Les chiffres sont têtus et illustrent ces inégalités au détriment des femmes :
- Elles perçoivent des salaires de 23.5 % en moyenne inférieurs à ceux des hommes (en
prenant en compte les temps partiels) ;
- Elles occupent 42.6 % des emplois de cadre alors qu’elles sont plus diplômées que les
hommes,
- Elles représentent 57 % des Smicard-es
- Elles occupent près de 80 % des emplois à temps partiels dont beaucoup de temps
partiels imposés ;
- Elles touchent des pensions de retraite de droits directs 38 % moins élevées en
moyenne que celles de hommes ;
- Elles sont à la tête de 82 % des familles monoparentales ;
- Elles prennent 95 % des congés parentaux ;
Plafonds de verre, planchers collants, parois de verre sont autant de termes qui qualifient
les carrières des femmes. Elles ont plus difficilement accès aux postes à responsabilité,
elles sont plus nombreuses à être dans les bas salaires et à y rester, elles sont
concentrées dans des métiers à prédominance féminine sous-valorisés et mal rémunérés.

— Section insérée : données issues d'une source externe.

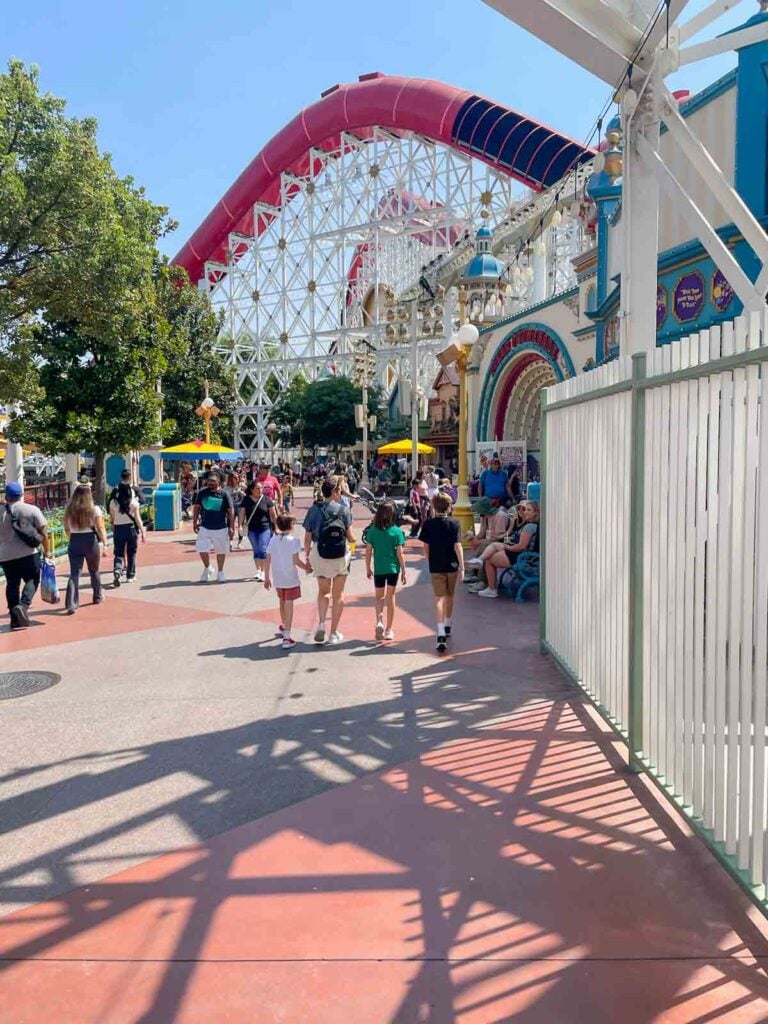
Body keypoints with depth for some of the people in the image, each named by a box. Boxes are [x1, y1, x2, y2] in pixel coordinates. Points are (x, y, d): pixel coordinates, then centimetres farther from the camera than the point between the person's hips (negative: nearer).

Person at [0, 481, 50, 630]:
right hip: (28, 554, -3)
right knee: (32, 580, 10)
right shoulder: (32, 510, -2)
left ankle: (15, 620, 14)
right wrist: (47, 551, 7)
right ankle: (23, 605, -15)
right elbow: (44, 533, -3)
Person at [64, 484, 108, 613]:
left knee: (74, 573, -1)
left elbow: (67, 528, 8)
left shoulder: (69, 510, 3)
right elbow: (100, 528, -10)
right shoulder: (95, 509, -6)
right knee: (94, 571, 18)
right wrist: (104, 543, -8)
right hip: (91, 542, -1)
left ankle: (71, 604, -12)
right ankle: (98, 597, 34)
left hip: (74, 542, 2)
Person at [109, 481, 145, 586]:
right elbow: (137, 519, -7)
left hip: (118, 529, 1)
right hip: (131, 528, -1)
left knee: (118, 553, 6)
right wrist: (142, 532, -2)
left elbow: (112, 518, 3)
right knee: (131, 554, 13)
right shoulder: (133, 502, -7)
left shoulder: (113, 502, -3)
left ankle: (117, 570, -21)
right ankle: (130, 576, 18)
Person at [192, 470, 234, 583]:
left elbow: (230, 511, -3)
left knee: (221, 551, 8)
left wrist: (231, 527, -7)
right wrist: (195, 523, 3)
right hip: (204, 527, 1)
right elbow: (196, 507, 8)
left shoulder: (224, 494, -5)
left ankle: (220, 573, 26)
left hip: (221, 528, -1)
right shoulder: (201, 492, 0)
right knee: (202, 550, -5)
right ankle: (207, 568, 22)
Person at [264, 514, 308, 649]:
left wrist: (267, 577, 9)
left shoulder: (273, 540, 2)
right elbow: (296, 561, -15)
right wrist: (307, 567, 2)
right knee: (289, 605, -2)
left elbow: (268, 560, 2)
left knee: (282, 603, 23)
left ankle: (284, 627, 45)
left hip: (278, 579, 5)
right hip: (290, 579, -5)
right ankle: (287, 637, -7)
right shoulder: (293, 540, -12)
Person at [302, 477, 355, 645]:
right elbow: (351, 538, -6)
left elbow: (307, 538, 0)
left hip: (319, 555, 2)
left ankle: (321, 624, 2)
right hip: (340, 556, -1)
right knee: (338, 594, 12)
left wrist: (307, 558, 9)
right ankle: (334, 633, 14)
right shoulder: (343, 510, -5)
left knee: (323, 591, 22)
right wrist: (353, 540, 16)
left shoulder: (314, 510, -1)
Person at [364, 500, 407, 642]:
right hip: (393, 568, -1)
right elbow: (400, 553, -8)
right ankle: (389, 630, 14)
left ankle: (379, 621, -6)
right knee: (390, 596, 9)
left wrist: (368, 569, 10)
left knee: (379, 596, 17)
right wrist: (403, 571, 1)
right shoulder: (397, 531, -9)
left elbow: (368, 552, -2)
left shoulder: (372, 531, -6)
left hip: (378, 568, 1)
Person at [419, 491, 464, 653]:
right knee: (449, 596, 19)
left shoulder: (428, 524, -2)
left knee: (439, 598, -3)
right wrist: (462, 566, -11)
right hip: (452, 565, 1)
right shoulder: (454, 523, -6)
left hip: (436, 566, 0)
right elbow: (457, 545, -12)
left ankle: (441, 634, -18)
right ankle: (448, 627, 37)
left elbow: (426, 546, 0)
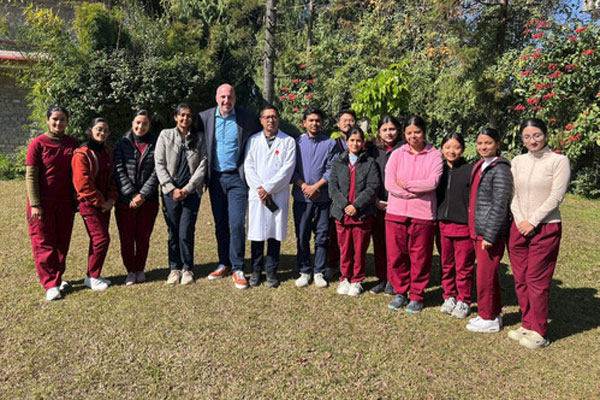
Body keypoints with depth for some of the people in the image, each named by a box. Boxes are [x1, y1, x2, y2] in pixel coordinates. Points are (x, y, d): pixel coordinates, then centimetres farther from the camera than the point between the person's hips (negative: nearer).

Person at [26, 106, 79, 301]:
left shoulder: (72, 144, 5)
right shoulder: (38, 143, -5)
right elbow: (30, 176, -7)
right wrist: (34, 204, -12)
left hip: (65, 203, 4)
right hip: (43, 203, -4)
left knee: (62, 242, 10)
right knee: (44, 243, 1)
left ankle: (57, 277, 25)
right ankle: (51, 285, 7)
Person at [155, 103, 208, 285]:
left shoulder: (198, 139, 8)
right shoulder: (165, 135, 7)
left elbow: (202, 165, 1)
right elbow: (159, 164, 2)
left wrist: (187, 189, -8)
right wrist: (172, 189, -7)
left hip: (191, 193, 0)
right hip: (170, 192, 1)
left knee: (186, 233, -5)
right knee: (173, 233, 5)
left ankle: (187, 269, 12)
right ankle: (174, 268, 19)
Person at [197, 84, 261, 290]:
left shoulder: (247, 118, -3)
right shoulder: (205, 117, 3)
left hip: (237, 177, -3)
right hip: (215, 178, 3)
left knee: (237, 224, -7)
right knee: (220, 224, 11)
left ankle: (237, 269, 5)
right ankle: (224, 264, 24)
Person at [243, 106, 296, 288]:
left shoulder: (288, 141, 6)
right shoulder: (253, 140, 11)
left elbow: (287, 169, -4)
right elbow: (248, 166, 3)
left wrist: (268, 188, -10)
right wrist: (259, 189, -9)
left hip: (278, 195, -1)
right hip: (257, 194, 1)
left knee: (275, 233, 3)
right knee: (257, 232, 3)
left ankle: (271, 272, 14)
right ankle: (256, 271, 15)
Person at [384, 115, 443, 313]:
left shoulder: (434, 155, 3)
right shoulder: (397, 154, 7)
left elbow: (433, 182, -11)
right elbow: (389, 183, -4)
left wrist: (406, 184, -7)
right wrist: (415, 193, -11)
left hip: (423, 214, -2)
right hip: (396, 212, 2)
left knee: (420, 258, 5)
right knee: (396, 255, 7)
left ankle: (417, 296, 22)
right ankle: (400, 292, 25)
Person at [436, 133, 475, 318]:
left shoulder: (470, 170, -6)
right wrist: (434, 221, 10)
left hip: (463, 226, -4)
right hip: (442, 225, 4)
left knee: (463, 267, 6)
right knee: (446, 265, 14)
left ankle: (463, 301, 20)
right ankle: (449, 297, 29)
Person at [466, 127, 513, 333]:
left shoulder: (500, 169, -12)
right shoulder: (479, 166, 14)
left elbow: (499, 205, -17)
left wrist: (489, 235, -19)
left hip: (491, 233, -8)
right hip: (478, 231, 9)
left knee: (486, 275, 0)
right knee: (488, 274, 17)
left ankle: (489, 319, 14)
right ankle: (493, 314, 31)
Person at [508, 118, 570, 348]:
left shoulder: (559, 161, -4)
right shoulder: (518, 161, 10)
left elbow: (556, 197, -10)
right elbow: (513, 195, 9)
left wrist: (532, 222, -12)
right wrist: (519, 220, -4)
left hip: (545, 228, -5)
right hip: (519, 227, 5)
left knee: (537, 281, -2)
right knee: (520, 280, 8)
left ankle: (539, 333, 11)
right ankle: (527, 325, 21)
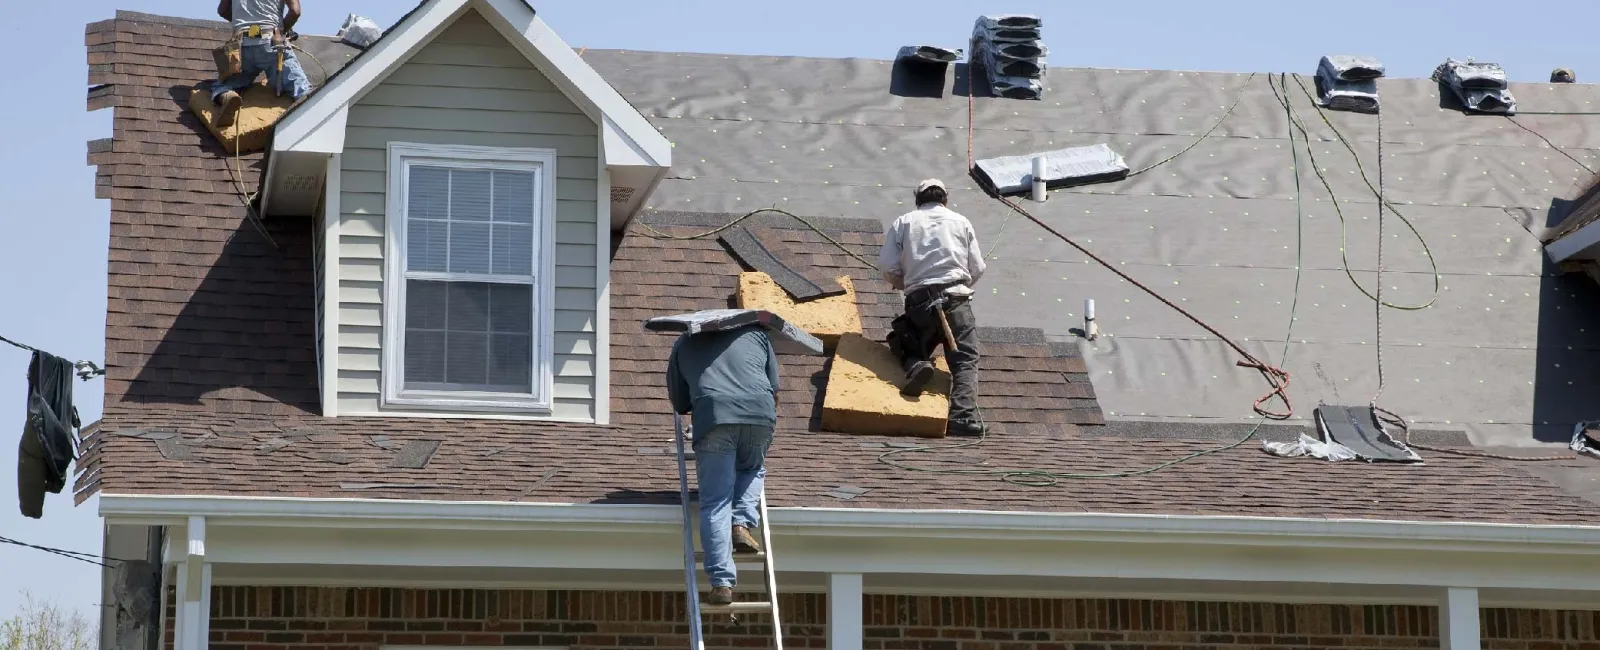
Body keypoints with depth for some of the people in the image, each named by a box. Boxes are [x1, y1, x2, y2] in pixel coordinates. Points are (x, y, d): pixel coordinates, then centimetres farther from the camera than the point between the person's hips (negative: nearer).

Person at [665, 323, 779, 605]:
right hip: (759, 413, 2)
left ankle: (722, 583, -11)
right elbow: (774, 389, 28)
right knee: (752, 469, 30)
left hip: (713, 416, -1)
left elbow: (679, 403, 27)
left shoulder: (684, 344, 27)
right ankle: (742, 524, 5)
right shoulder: (755, 332, 30)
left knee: (715, 503, 0)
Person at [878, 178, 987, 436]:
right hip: (955, 298, -1)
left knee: (908, 346, 20)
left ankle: (916, 365, -17)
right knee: (965, 359, -3)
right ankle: (964, 414, -28)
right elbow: (977, 269, 12)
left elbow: (888, 267, 4)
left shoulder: (903, 222, 15)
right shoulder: (960, 222, 16)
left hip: (918, 299, 1)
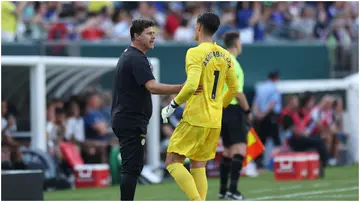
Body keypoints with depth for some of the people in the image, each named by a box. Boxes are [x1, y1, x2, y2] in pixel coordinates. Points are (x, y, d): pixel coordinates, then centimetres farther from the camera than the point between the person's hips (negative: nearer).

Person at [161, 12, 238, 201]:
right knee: (198, 166, 12)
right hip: (215, 122, 7)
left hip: (195, 120, -7)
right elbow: (234, 88, 16)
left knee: (172, 162, -2)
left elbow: (191, 86, -23)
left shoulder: (196, 53, -12)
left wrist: (172, 106, -11)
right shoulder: (225, 56, 10)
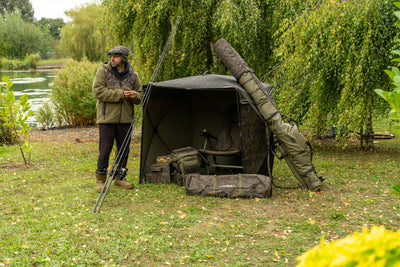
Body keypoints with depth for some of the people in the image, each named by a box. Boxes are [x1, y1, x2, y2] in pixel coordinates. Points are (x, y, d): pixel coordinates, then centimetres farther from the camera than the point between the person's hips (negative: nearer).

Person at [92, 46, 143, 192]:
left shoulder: (132, 75, 6)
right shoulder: (103, 71, -5)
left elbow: (140, 94, 15)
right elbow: (98, 91, -15)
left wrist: (135, 96, -11)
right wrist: (120, 94, -19)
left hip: (125, 119, 4)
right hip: (107, 119, -4)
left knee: (124, 150, 11)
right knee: (104, 151, -1)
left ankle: (120, 178, 27)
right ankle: (100, 180, 14)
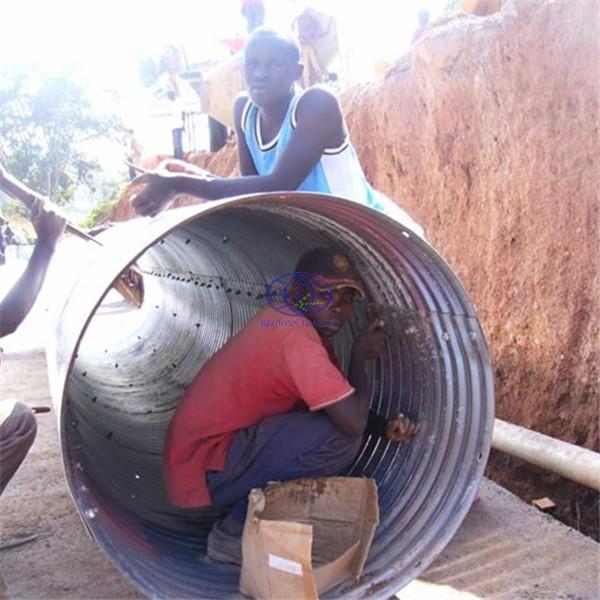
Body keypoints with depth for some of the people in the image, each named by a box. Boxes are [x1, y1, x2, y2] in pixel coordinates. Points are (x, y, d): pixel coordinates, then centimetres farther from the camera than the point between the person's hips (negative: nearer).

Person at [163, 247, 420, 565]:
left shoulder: (282, 321, 7)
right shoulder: (297, 337, -23)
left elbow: (346, 409, 15)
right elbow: (353, 423, -26)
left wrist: (385, 427, -4)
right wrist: (360, 357, -9)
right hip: (204, 470, -10)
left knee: (336, 412, 9)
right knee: (340, 435, -22)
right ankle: (234, 533, -6)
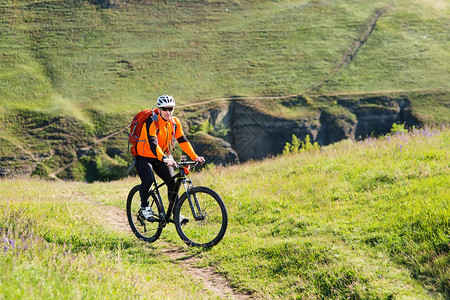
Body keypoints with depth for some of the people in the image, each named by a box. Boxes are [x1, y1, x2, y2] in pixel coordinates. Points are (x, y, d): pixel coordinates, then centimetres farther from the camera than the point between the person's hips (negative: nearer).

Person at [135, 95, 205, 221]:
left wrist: (195, 157, -17)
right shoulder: (151, 122, -25)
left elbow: (183, 141, -5)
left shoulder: (174, 122, -6)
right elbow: (153, 143, -37)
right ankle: (144, 208, -5)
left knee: (173, 182, -9)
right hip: (144, 157, -5)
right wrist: (164, 158, -53)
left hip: (163, 156, 5)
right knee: (148, 180, -28)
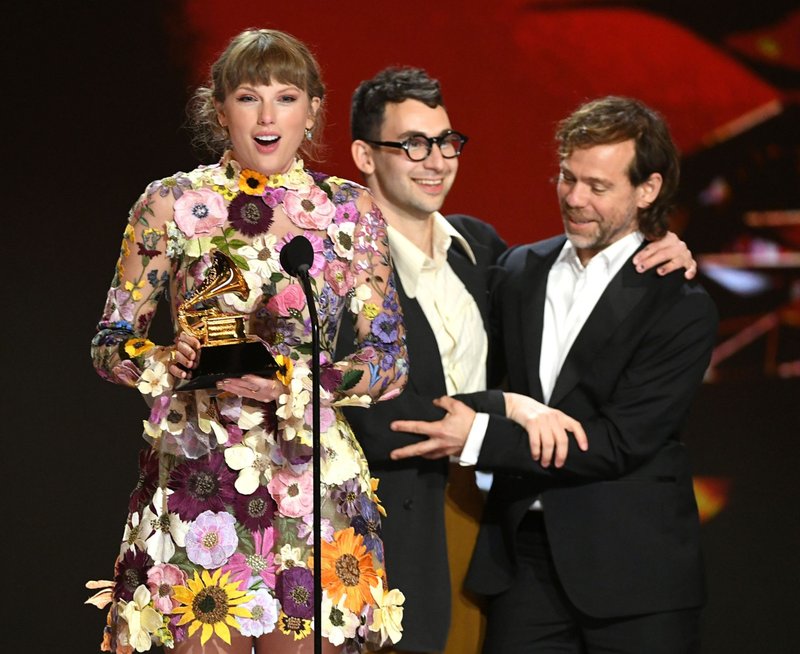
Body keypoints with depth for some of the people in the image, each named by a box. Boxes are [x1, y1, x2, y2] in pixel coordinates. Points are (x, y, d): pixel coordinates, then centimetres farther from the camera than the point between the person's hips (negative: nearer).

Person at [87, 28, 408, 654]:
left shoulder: (352, 210, 7)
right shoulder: (172, 203, 5)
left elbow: (392, 362, 4)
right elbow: (110, 345, 7)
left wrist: (296, 380, -13)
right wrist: (169, 361, -15)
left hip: (312, 477, 1)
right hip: (195, 476, 0)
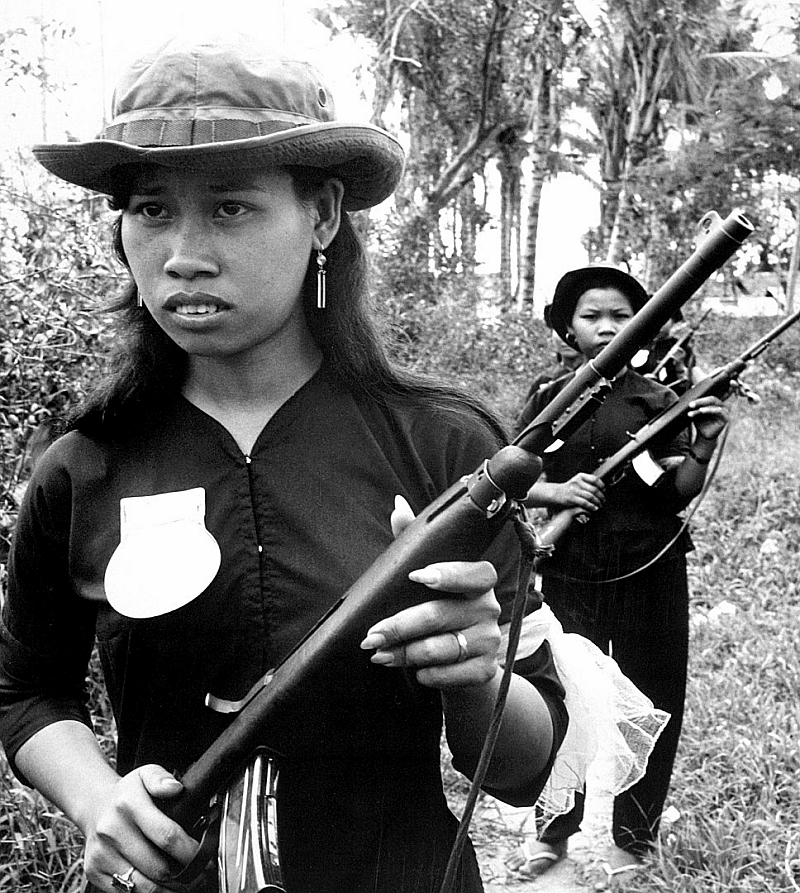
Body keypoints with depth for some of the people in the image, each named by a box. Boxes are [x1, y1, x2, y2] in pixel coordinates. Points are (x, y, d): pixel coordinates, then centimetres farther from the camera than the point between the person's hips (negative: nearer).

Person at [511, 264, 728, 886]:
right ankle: (554, 832, 26)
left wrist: (702, 450, -22)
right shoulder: (548, 400, 5)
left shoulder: (657, 400, 2)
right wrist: (558, 491, -17)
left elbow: (679, 493, -4)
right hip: (570, 574, 1)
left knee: (650, 706, 6)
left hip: (650, 573, 0)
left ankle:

Elles subissent aussi les carrières en accordéon qui les pénalisent sur leur rémunération
durant leur vie active mais également sur leur pension de retraite.
Le poids de la parentalité, incluant la double journée et la charge mentale, le manque de
structures publiques de la petite enfance, pénalisent quasi-exclusivement la carrière des
mères, accentuant encore les inégalités salariales. Elles sont 30 % à réduire leur activité
professionnelle à l’arrivée du 1er enfant.